The Communist Party is forbidden by law to play any role in the elections. The only publicity allowed to candidates are biographies, which include photos, that are posted at common places, like barber shops and markets. They are not allowed to spend money on furthering their chances for selection. Neither are State organizations permitted to issue statements favoring any candidate.


In order to join the Partido Comunista Cubano (PCC - Cuban Communist Party), Cubans must be chosen as model workers by their co-workers.


Cuba's highest leadership body is the Council of State, of which Fidel Castro is the elected President. He was last elected on February 24th, 1998 (all 601 deputies of the National Assembly, by secret ballot vote, chose him to be the President).


Cuba is a founding member of the Human Rights Council and the United States is not. Cuba was elected with the overwhelming support of 135 countries, more than two-thirds of the United Nations General Assembly, while the United States did not even dare to run as a candidate.
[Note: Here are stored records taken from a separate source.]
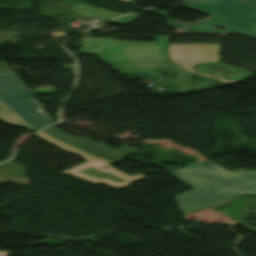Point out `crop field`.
Instances as JSON below:
<instances>
[{"mask_svg": "<svg viewBox=\"0 0 256 256\" xmlns=\"http://www.w3.org/2000/svg\"><path fill=\"white\" fill-rule=\"evenodd\" d=\"M218 45L170 44L171 60H218Z\"/></svg>", "mask_w": 256, "mask_h": 256, "instance_id": "crop-field-7", "label": "crop field"}, {"mask_svg": "<svg viewBox=\"0 0 256 256\" xmlns=\"http://www.w3.org/2000/svg\"><path fill=\"white\" fill-rule=\"evenodd\" d=\"M245 228L256 232V227L245 226Z\"/></svg>", "mask_w": 256, "mask_h": 256, "instance_id": "crop-field-13", "label": "crop field"}, {"mask_svg": "<svg viewBox=\"0 0 256 256\" xmlns=\"http://www.w3.org/2000/svg\"><path fill=\"white\" fill-rule=\"evenodd\" d=\"M108 61L113 68H115L120 73H141L151 77L160 78L159 75L156 74L157 69H164L165 72L176 73L174 80H188L191 76L200 78L203 80L202 83L188 85L184 87L175 88L176 92L182 91L192 87H198L204 84L216 83V80L203 78L195 76L186 71L180 70L176 68L169 61Z\"/></svg>", "mask_w": 256, "mask_h": 256, "instance_id": "crop-field-6", "label": "crop field"}, {"mask_svg": "<svg viewBox=\"0 0 256 256\" xmlns=\"http://www.w3.org/2000/svg\"><path fill=\"white\" fill-rule=\"evenodd\" d=\"M122 1H126V2H128V1H130V0H122Z\"/></svg>", "mask_w": 256, "mask_h": 256, "instance_id": "crop-field-15", "label": "crop field"}, {"mask_svg": "<svg viewBox=\"0 0 256 256\" xmlns=\"http://www.w3.org/2000/svg\"><path fill=\"white\" fill-rule=\"evenodd\" d=\"M149 11H153V12H157V13H160L161 14V16H164V17H166L167 19H168V23H167V25H169V26H171V27H173V28H175V29H177V27L174 25V23L170 20V18H168L167 17V12L166 11H161V10H156V9H148Z\"/></svg>", "mask_w": 256, "mask_h": 256, "instance_id": "crop-field-11", "label": "crop field"}, {"mask_svg": "<svg viewBox=\"0 0 256 256\" xmlns=\"http://www.w3.org/2000/svg\"><path fill=\"white\" fill-rule=\"evenodd\" d=\"M8 252H0V256H7Z\"/></svg>", "mask_w": 256, "mask_h": 256, "instance_id": "crop-field-14", "label": "crop field"}, {"mask_svg": "<svg viewBox=\"0 0 256 256\" xmlns=\"http://www.w3.org/2000/svg\"><path fill=\"white\" fill-rule=\"evenodd\" d=\"M36 136L65 152L81 155L88 161L62 173L75 175L92 183L103 182L118 190L144 178L143 173L129 176L109 166L123 160L122 156L137 151L136 148L125 146L113 150L101 142H94L84 137H74L53 126L42 130ZM102 166L108 168L104 169Z\"/></svg>", "mask_w": 256, "mask_h": 256, "instance_id": "crop-field-2", "label": "crop field"}, {"mask_svg": "<svg viewBox=\"0 0 256 256\" xmlns=\"http://www.w3.org/2000/svg\"><path fill=\"white\" fill-rule=\"evenodd\" d=\"M140 14H142V13H139V14H129L127 16L115 19V20L111 21L110 23L126 25V24L136 20L138 18V15H140Z\"/></svg>", "mask_w": 256, "mask_h": 256, "instance_id": "crop-field-10", "label": "crop field"}, {"mask_svg": "<svg viewBox=\"0 0 256 256\" xmlns=\"http://www.w3.org/2000/svg\"><path fill=\"white\" fill-rule=\"evenodd\" d=\"M170 173L194 189L174 197L184 214L248 193L256 194V170L229 172L206 160Z\"/></svg>", "mask_w": 256, "mask_h": 256, "instance_id": "crop-field-1", "label": "crop field"}, {"mask_svg": "<svg viewBox=\"0 0 256 256\" xmlns=\"http://www.w3.org/2000/svg\"><path fill=\"white\" fill-rule=\"evenodd\" d=\"M173 33H199V32H195V31H191V30L179 27V29L175 30Z\"/></svg>", "mask_w": 256, "mask_h": 256, "instance_id": "crop-field-12", "label": "crop field"}, {"mask_svg": "<svg viewBox=\"0 0 256 256\" xmlns=\"http://www.w3.org/2000/svg\"><path fill=\"white\" fill-rule=\"evenodd\" d=\"M153 43L126 42L117 39L85 38L83 54H93L100 59L112 60H167L165 46L168 36L156 37ZM98 45V46H94Z\"/></svg>", "mask_w": 256, "mask_h": 256, "instance_id": "crop-field-5", "label": "crop field"}, {"mask_svg": "<svg viewBox=\"0 0 256 256\" xmlns=\"http://www.w3.org/2000/svg\"><path fill=\"white\" fill-rule=\"evenodd\" d=\"M70 11L85 16L87 18L98 17L104 21L121 15L120 13H111L105 9H97L81 2L71 8Z\"/></svg>", "mask_w": 256, "mask_h": 256, "instance_id": "crop-field-8", "label": "crop field"}, {"mask_svg": "<svg viewBox=\"0 0 256 256\" xmlns=\"http://www.w3.org/2000/svg\"><path fill=\"white\" fill-rule=\"evenodd\" d=\"M174 64L182 67L183 69L187 70V71H190L192 73H195V74H198V75H201V76H205V77H213L221 82H227L229 84H234L238 81L236 80H225L223 78H217V77H214V76H210V75H206V74H202V73H196L192 70L193 66L195 64H198V63H203V62H215V61H172Z\"/></svg>", "mask_w": 256, "mask_h": 256, "instance_id": "crop-field-9", "label": "crop field"}, {"mask_svg": "<svg viewBox=\"0 0 256 256\" xmlns=\"http://www.w3.org/2000/svg\"><path fill=\"white\" fill-rule=\"evenodd\" d=\"M255 197H256V195H255Z\"/></svg>", "mask_w": 256, "mask_h": 256, "instance_id": "crop-field-16", "label": "crop field"}, {"mask_svg": "<svg viewBox=\"0 0 256 256\" xmlns=\"http://www.w3.org/2000/svg\"><path fill=\"white\" fill-rule=\"evenodd\" d=\"M182 7L209 14L211 19L199 21L195 25L175 21L180 27L203 33L224 35L235 31L256 38V2L250 0L243 3L234 0H185ZM216 26L226 28L227 31H215Z\"/></svg>", "mask_w": 256, "mask_h": 256, "instance_id": "crop-field-3", "label": "crop field"}, {"mask_svg": "<svg viewBox=\"0 0 256 256\" xmlns=\"http://www.w3.org/2000/svg\"><path fill=\"white\" fill-rule=\"evenodd\" d=\"M34 94L5 65L0 63V118L10 125L34 132L53 121L32 98ZM42 129V128H41Z\"/></svg>", "mask_w": 256, "mask_h": 256, "instance_id": "crop-field-4", "label": "crop field"}]
</instances>
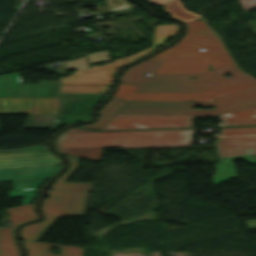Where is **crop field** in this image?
I'll return each mask as SVG.
<instances>
[{
	"label": "crop field",
	"instance_id": "d8731c3e",
	"mask_svg": "<svg viewBox=\"0 0 256 256\" xmlns=\"http://www.w3.org/2000/svg\"><path fill=\"white\" fill-rule=\"evenodd\" d=\"M124 59H116L105 66L76 70L73 75L58 78L61 84H111L114 73L123 66ZM59 85V92L107 93L111 86Z\"/></svg>",
	"mask_w": 256,
	"mask_h": 256
},
{
	"label": "crop field",
	"instance_id": "dafd665d",
	"mask_svg": "<svg viewBox=\"0 0 256 256\" xmlns=\"http://www.w3.org/2000/svg\"><path fill=\"white\" fill-rule=\"evenodd\" d=\"M253 97H256V89L214 98L212 99V103L214 107H217V106H221V105H225V104H229V103H233V102H237V101H241V100H245Z\"/></svg>",
	"mask_w": 256,
	"mask_h": 256
},
{
	"label": "crop field",
	"instance_id": "733c2abd",
	"mask_svg": "<svg viewBox=\"0 0 256 256\" xmlns=\"http://www.w3.org/2000/svg\"><path fill=\"white\" fill-rule=\"evenodd\" d=\"M177 31H178L177 24L157 25L155 28L153 47H149L139 53H136L132 56L125 58L124 65L150 53L151 51L156 49L158 45H163L165 40L168 37H174Z\"/></svg>",
	"mask_w": 256,
	"mask_h": 256
},
{
	"label": "crop field",
	"instance_id": "4a817a6b",
	"mask_svg": "<svg viewBox=\"0 0 256 256\" xmlns=\"http://www.w3.org/2000/svg\"><path fill=\"white\" fill-rule=\"evenodd\" d=\"M219 116L225 126L256 125V106Z\"/></svg>",
	"mask_w": 256,
	"mask_h": 256
},
{
	"label": "crop field",
	"instance_id": "8a807250",
	"mask_svg": "<svg viewBox=\"0 0 256 256\" xmlns=\"http://www.w3.org/2000/svg\"><path fill=\"white\" fill-rule=\"evenodd\" d=\"M194 129L94 132L70 127L54 140V148L64 155L97 161L101 159V148H154L191 145Z\"/></svg>",
	"mask_w": 256,
	"mask_h": 256
},
{
	"label": "crop field",
	"instance_id": "5a996713",
	"mask_svg": "<svg viewBox=\"0 0 256 256\" xmlns=\"http://www.w3.org/2000/svg\"><path fill=\"white\" fill-rule=\"evenodd\" d=\"M210 115L115 114L100 130L192 127V118Z\"/></svg>",
	"mask_w": 256,
	"mask_h": 256
},
{
	"label": "crop field",
	"instance_id": "eef30255",
	"mask_svg": "<svg viewBox=\"0 0 256 256\" xmlns=\"http://www.w3.org/2000/svg\"><path fill=\"white\" fill-rule=\"evenodd\" d=\"M149 2H152V3H155V4H160L164 1H167V0H148Z\"/></svg>",
	"mask_w": 256,
	"mask_h": 256
},
{
	"label": "crop field",
	"instance_id": "e52e79f7",
	"mask_svg": "<svg viewBox=\"0 0 256 256\" xmlns=\"http://www.w3.org/2000/svg\"><path fill=\"white\" fill-rule=\"evenodd\" d=\"M138 87L119 84L114 98L125 100H199L211 101V98L256 88V80H248L201 92L134 93Z\"/></svg>",
	"mask_w": 256,
	"mask_h": 256
},
{
	"label": "crop field",
	"instance_id": "d9b57169",
	"mask_svg": "<svg viewBox=\"0 0 256 256\" xmlns=\"http://www.w3.org/2000/svg\"><path fill=\"white\" fill-rule=\"evenodd\" d=\"M86 58L89 63L87 64ZM110 60L109 51H97L87 56L80 57L68 62L60 63L59 68H53L56 74L66 73L69 69H87L92 63L104 62Z\"/></svg>",
	"mask_w": 256,
	"mask_h": 256
},
{
	"label": "crop field",
	"instance_id": "dd49c442",
	"mask_svg": "<svg viewBox=\"0 0 256 256\" xmlns=\"http://www.w3.org/2000/svg\"><path fill=\"white\" fill-rule=\"evenodd\" d=\"M214 145L221 164H215L213 186L236 177L233 159L256 163V136L217 138Z\"/></svg>",
	"mask_w": 256,
	"mask_h": 256
},
{
	"label": "crop field",
	"instance_id": "730fd06b",
	"mask_svg": "<svg viewBox=\"0 0 256 256\" xmlns=\"http://www.w3.org/2000/svg\"><path fill=\"white\" fill-rule=\"evenodd\" d=\"M35 149H47V146H42V147H30V148H24V149H19V150H9V151H22V150H35ZM0 152H8V151H1Z\"/></svg>",
	"mask_w": 256,
	"mask_h": 256
},
{
	"label": "crop field",
	"instance_id": "34b2d1b8",
	"mask_svg": "<svg viewBox=\"0 0 256 256\" xmlns=\"http://www.w3.org/2000/svg\"><path fill=\"white\" fill-rule=\"evenodd\" d=\"M161 62L146 59L123 72L121 83L140 86L136 92H166V91H201L226 84L252 79L249 74H244L236 64L202 73H176V74H151ZM232 75L230 78L224 74ZM195 76L197 79H186Z\"/></svg>",
	"mask_w": 256,
	"mask_h": 256
},
{
	"label": "crop field",
	"instance_id": "3316defc",
	"mask_svg": "<svg viewBox=\"0 0 256 256\" xmlns=\"http://www.w3.org/2000/svg\"><path fill=\"white\" fill-rule=\"evenodd\" d=\"M105 94H73L59 93L58 105L62 110L58 111V119L53 129L72 122L87 120L90 118L92 108L104 97Z\"/></svg>",
	"mask_w": 256,
	"mask_h": 256
},
{
	"label": "crop field",
	"instance_id": "214f88e0",
	"mask_svg": "<svg viewBox=\"0 0 256 256\" xmlns=\"http://www.w3.org/2000/svg\"><path fill=\"white\" fill-rule=\"evenodd\" d=\"M193 105H212V103L185 101H127L122 107H193Z\"/></svg>",
	"mask_w": 256,
	"mask_h": 256
},
{
	"label": "crop field",
	"instance_id": "5142ce71",
	"mask_svg": "<svg viewBox=\"0 0 256 256\" xmlns=\"http://www.w3.org/2000/svg\"><path fill=\"white\" fill-rule=\"evenodd\" d=\"M24 247L28 252V256H57L49 252L50 246L61 247L59 256H81L82 249L80 247L23 241Z\"/></svg>",
	"mask_w": 256,
	"mask_h": 256
},
{
	"label": "crop field",
	"instance_id": "cbeb9de0",
	"mask_svg": "<svg viewBox=\"0 0 256 256\" xmlns=\"http://www.w3.org/2000/svg\"><path fill=\"white\" fill-rule=\"evenodd\" d=\"M10 215L12 225L10 228L0 229V256H19L11 238L13 227L23 221L35 218L32 212V204L6 209Z\"/></svg>",
	"mask_w": 256,
	"mask_h": 256
},
{
	"label": "crop field",
	"instance_id": "92a150f3",
	"mask_svg": "<svg viewBox=\"0 0 256 256\" xmlns=\"http://www.w3.org/2000/svg\"><path fill=\"white\" fill-rule=\"evenodd\" d=\"M163 6L167 12L172 14V17H176L184 22L192 21L199 17L197 14L185 10L178 0H172Z\"/></svg>",
	"mask_w": 256,
	"mask_h": 256
},
{
	"label": "crop field",
	"instance_id": "d1516ede",
	"mask_svg": "<svg viewBox=\"0 0 256 256\" xmlns=\"http://www.w3.org/2000/svg\"><path fill=\"white\" fill-rule=\"evenodd\" d=\"M63 164L49 149L0 153V168Z\"/></svg>",
	"mask_w": 256,
	"mask_h": 256
},
{
	"label": "crop field",
	"instance_id": "ac0d7876",
	"mask_svg": "<svg viewBox=\"0 0 256 256\" xmlns=\"http://www.w3.org/2000/svg\"><path fill=\"white\" fill-rule=\"evenodd\" d=\"M185 36L174 47L150 58L163 62L154 73L202 72L233 61L203 20L186 23ZM200 48L206 49L199 51Z\"/></svg>",
	"mask_w": 256,
	"mask_h": 256
},
{
	"label": "crop field",
	"instance_id": "4177f3b9",
	"mask_svg": "<svg viewBox=\"0 0 256 256\" xmlns=\"http://www.w3.org/2000/svg\"><path fill=\"white\" fill-rule=\"evenodd\" d=\"M240 4L242 8L245 10L247 8L256 6V0H240Z\"/></svg>",
	"mask_w": 256,
	"mask_h": 256
},
{
	"label": "crop field",
	"instance_id": "a9b5d70f",
	"mask_svg": "<svg viewBox=\"0 0 256 256\" xmlns=\"http://www.w3.org/2000/svg\"><path fill=\"white\" fill-rule=\"evenodd\" d=\"M105 4L109 13L135 8V6L128 4L125 0H105Z\"/></svg>",
	"mask_w": 256,
	"mask_h": 256
},
{
	"label": "crop field",
	"instance_id": "f4fd0767",
	"mask_svg": "<svg viewBox=\"0 0 256 256\" xmlns=\"http://www.w3.org/2000/svg\"><path fill=\"white\" fill-rule=\"evenodd\" d=\"M58 97L0 98V114H29L23 129H50Z\"/></svg>",
	"mask_w": 256,
	"mask_h": 256
},
{
	"label": "crop field",
	"instance_id": "22f410ed",
	"mask_svg": "<svg viewBox=\"0 0 256 256\" xmlns=\"http://www.w3.org/2000/svg\"><path fill=\"white\" fill-rule=\"evenodd\" d=\"M256 105V98L217 107L213 110H194L193 108H120L117 113L151 114H222Z\"/></svg>",
	"mask_w": 256,
	"mask_h": 256
},
{
	"label": "crop field",
	"instance_id": "00972430",
	"mask_svg": "<svg viewBox=\"0 0 256 256\" xmlns=\"http://www.w3.org/2000/svg\"><path fill=\"white\" fill-rule=\"evenodd\" d=\"M256 134V127L222 128L220 136L253 135Z\"/></svg>",
	"mask_w": 256,
	"mask_h": 256
},
{
	"label": "crop field",
	"instance_id": "bc2a9ffb",
	"mask_svg": "<svg viewBox=\"0 0 256 256\" xmlns=\"http://www.w3.org/2000/svg\"><path fill=\"white\" fill-rule=\"evenodd\" d=\"M125 100H119L111 98L99 111V117L96 122L89 124V125H82L79 127L90 128L99 130L103 124L112 116L114 115L117 110L125 103Z\"/></svg>",
	"mask_w": 256,
	"mask_h": 256
},
{
	"label": "crop field",
	"instance_id": "412701ff",
	"mask_svg": "<svg viewBox=\"0 0 256 256\" xmlns=\"http://www.w3.org/2000/svg\"><path fill=\"white\" fill-rule=\"evenodd\" d=\"M66 157L70 161L69 169L52 184L53 190L47 193L50 199L41 204L45 219L43 222L29 224L21 228L22 239L37 241L60 215H83L92 183H64L76 168L78 161L77 157Z\"/></svg>",
	"mask_w": 256,
	"mask_h": 256
},
{
	"label": "crop field",
	"instance_id": "ae1a2a85",
	"mask_svg": "<svg viewBox=\"0 0 256 256\" xmlns=\"http://www.w3.org/2000/svg\"><path fill=\"white\" fill-rule=\"evenodd\" d=\"M254 221H256V220H254ZM245 222H246V221H245ZM249 225H256V223H247V222H246L247 228H256V226H249Z\"/></svg>",
	"mask_w": 256,
	"mask_h": 256
},
{
	"label": "crop field",
	"instance_id": "28ad6ade",
	"mask_svg": "<svg viewBox=\"0 0 256 256\" xmlns=\"http://www.w3.org/2000/svg\"><path fill=\"white\" fill-rule=\"evenodd\" d=\"M56 83L57 81H38ZM58 96V85L20 84L18 72L0 76V97Z\"/></svg>",
	"mask_w": 256,
	"mask_h": 256
}]
</instances>
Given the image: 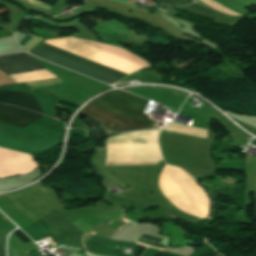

Despite all the media coverage of all the people leaving by boat, by percentage, few Cubans actually leave Cuba, and there are many issues involved. Firstly, before the Cuban Revolution the United States gave very few Cubans visas to come to the United States, but after the revolution the doors were opened wide. Secondly, the United States has held an unjust trade embargo against Cuba for 40 years (which has been condemed several times in the United Nations by almost every country in the world) which has caused the people of Cuba to suffer. Finally, the United States enacted the 'Cuban Adjustment Act', the only act of its kind anywhere in the world, which grants residency to anyone, no matter if they are a criminal or not, who leaves Cuba and reaches the United States in any fashion. Imagine if the same act applied to all of Latin America! How many people from other countries would leave for the United States? How many people leave places like Mexico and the Dominican Republic now?


R.R. Hamilton - 2/16/2008

Excellent comment, Mr. Gaston, which, if I may, I adopt in all its particulars. It is regretable that the first comment about this article reflects the totalitarian presense at HNN, the one which avoids all discussions of merit of an idea but rather resorts, as the last refuge of scoundrels, to mindless name-calling such as "McCarthyism" or "race-baiting".


Robert Lee Gaston - 2/16/2008

This is all very angry, and very passionate. Unfortunately, it is also quite true. Che is not he heroic ideal that he is portrayed to be. In fact, he was quite the butcher. I suppose that is what happens when spoiled little upper class children play at revolution.


J. Feuerbach - 2/16/2008

Wow! And I this time I was under the impression that McCarthyism was dead! Great piece of irrational thinking. Unfortunately, these type of contributions are fading away.